I am awed by Michelle Obama. Totally taken by her. Thrilled, cheering, jumping inside with glee! It's not just because she's black. Or because she went to Princeton with my husband. In large part, it's because she's making the same choice now that I made—putting her own career aside for a time to be completely engaged in raising her children and supporting her husband. She is going to be the first lady of the United States of America, and more than that, first Mocha Mom in the White House!
How will she mold that role? I can hardly wait to find out. I just hope she's ready to relish this opportunity. Michelle Obama is about to become a role model for the rest of the world, representing what an at-home African-American mother in a fabulously functioning family looks like. Is she ready for that? And are we?
When I became a mother, I left my job as a press secretary for a congressman and stayed home until my fifth (and final!) son was in school all day. While I was in graduate school, my parents watched our first born but only for the hours I was in class. Being with my children for most of their waking hours was my priority for 16 years. I'm glad I did it. It's not for every family, but it worked for ours. Those experiences led me and a friend to start a newsletter called "Mocha Moms," which grew into a national support group for at-home mothers of color. We needed the kinship of other moms who were going through the same adventure, with few guides.
It's a path that can be both lonely and strangely controversial, especially for African-American women, even among those of us who operate out of public scrutiny. The fact that, historically, black women have rarely had the luxury to choose not to work has helped to enforce an expectation that we must work. Black mothers who choose to stay home sometimes face particularly harsh judgment, as if stepping away from our professional degrees and careers is a thoughtless slap at our ancestors, who endured back-breaking, knuckle-skinning work for us to have the opportunities that we have today.
Michelle Obama won't have to endure the patronizing attitudes of people who think that a woman is powerless and unimportant if she doesn't have a paid position. She has the potential to help the country rethink how they view all modern, at-home moms! And she can help at-home moms rethink how they view themselves. Few will be having tea with foreign dignitaries, but most can have a positive impact on their own corners of the world.

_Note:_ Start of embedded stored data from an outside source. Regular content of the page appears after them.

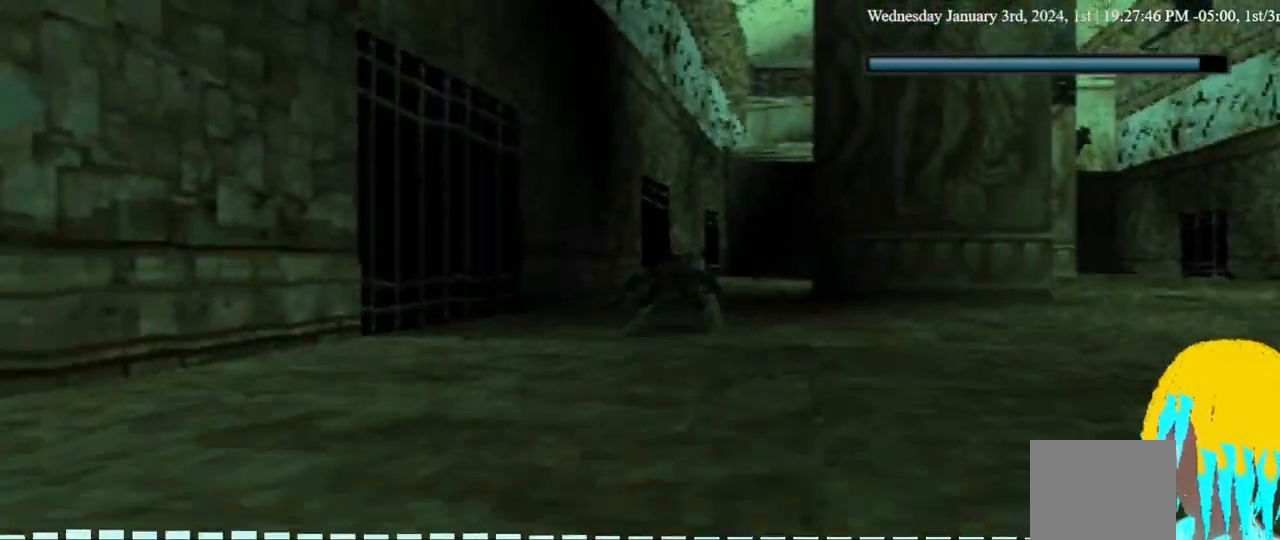
{"dt_ms": 500, "buttons": ["SQUARE", "DPAD_RIGHT"], "left_stick": "center", "right_stick": "center", "events": [[467, "DPAD_RIGHT", "down"]]}
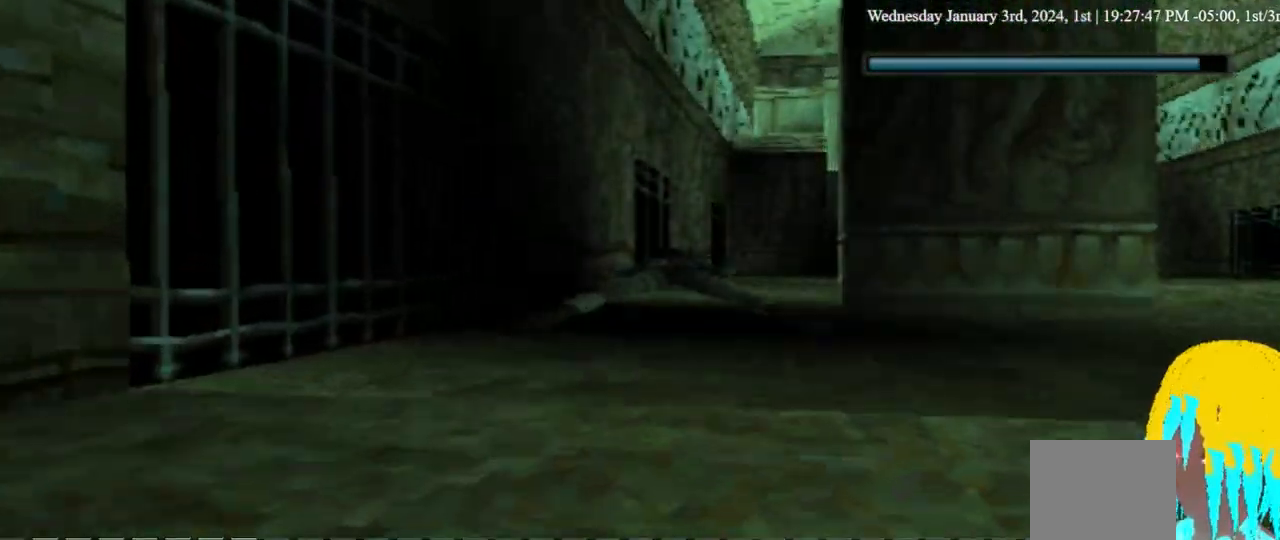
{"dt_ms": 500, "buttons": ["SQUARE"], "left_stick": "center", "right_stick": "center", "events": [[100, "DPAD_RIGHT", "up"]]}
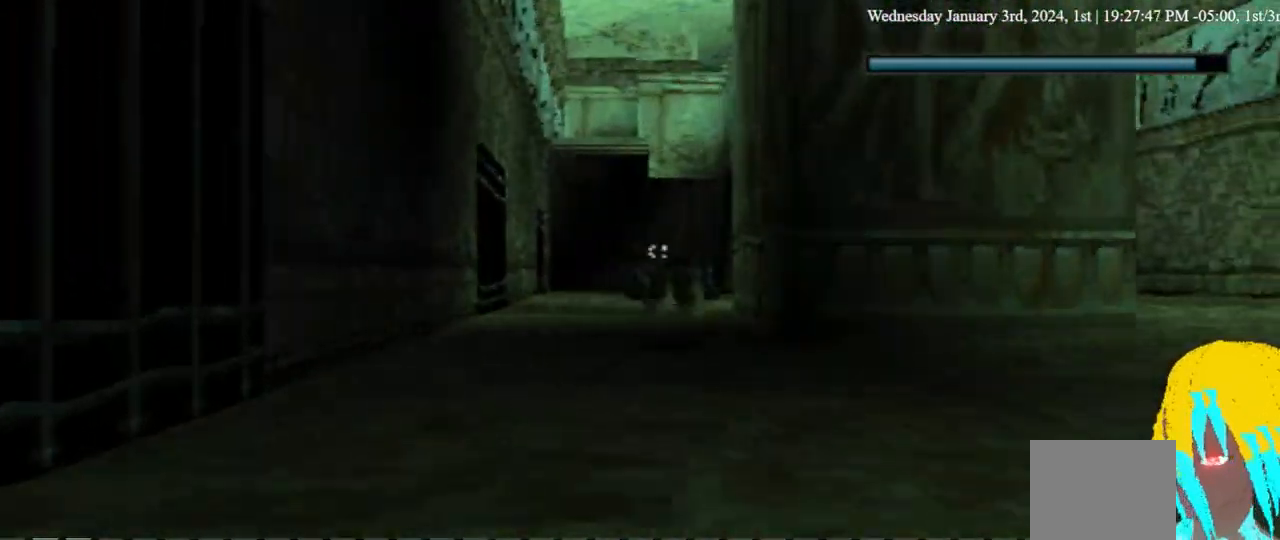
{"dt_ms": 500, "buttons": ["SQUARE"], "left_stick": "center", "right_stick": "center", "events": [[367, "DPAD_RIGHT", "down"], [433, "DPAD_RIGHT", "up"]]}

And regardless of which phase of life Michelle Obama has been in—either in her successful law career or her more recent role, after leaving her job—her confident, smart, delightful and well-behaved girls are proof that she is a good mother. That's the highest compliment I can pay to another woman. I know Michelle hasn't done it by herself. But all that time Barack was following his star—from being a community organizer to being a breath away from taking over the Oval Office—Michelle had the daily grind of balancing both a legal career and the details of raising two girls—diapers, sleep deprivation, teaching them to share, worrying over their relationships with each other and their friends, making sure they practiced the piano and did their homework. Right now, while Barack is picking his cabinet, she's helping their girls through the wonderful trauma of moving into the White House and their roles as first kids. For now, she cannot return to a traditional work role, but make no mistake, she has much important work to do in keeping her family safe and centered.
Before Michelle, Clair Huxtable was the icon of perfect African-American motherhood. Our community—the whole country, really—expects black mothers to work for pay and Clair did it splendidly. She stayed at the top of the lawyer track and kept her household—and her husband's heart—ticking. And she looked great while she did it. Of course, she wasn't real. She only had to do it for 22 minutes at a time, once a week. Most of us could handle it for that long, right?
Michelle Obama has a chance to paint a new picture of motherhood. She won't have commercial breaks. Plenty of ratings, but no breaks. She'll be helping Malia and Sasha with homework then greeting foreign dignitaries. Watching over their friendships and giving speeches. And though she has said she will not seek a place at the policy table, it is hard to imagine that a woman with her smarts and experience won't make an influential impact.
I am jumping inside with glee at the thought of what this African-American first lady can say to all of us—black mothers, all mothers, all Americans. Will she be viewed as the exception, someone so out-of-the-ordinary that what she's doing—taking a career break in the interest of family—will seem like a quaint impossibility? Or will we use her as a template to create new visions of what a fully functioning African-American family can be? What a fully functioning American family can be? Michelle Obama's greatest gift to our country will be in showing the world how it's done.
Jolene Ivey, co-founder of Mocha Moms, Inc., is a Maryland State Delegate, and mother of five beautiful boys. She's married to Glenn Ivey, the State's Attorney for Prince George's County, Md.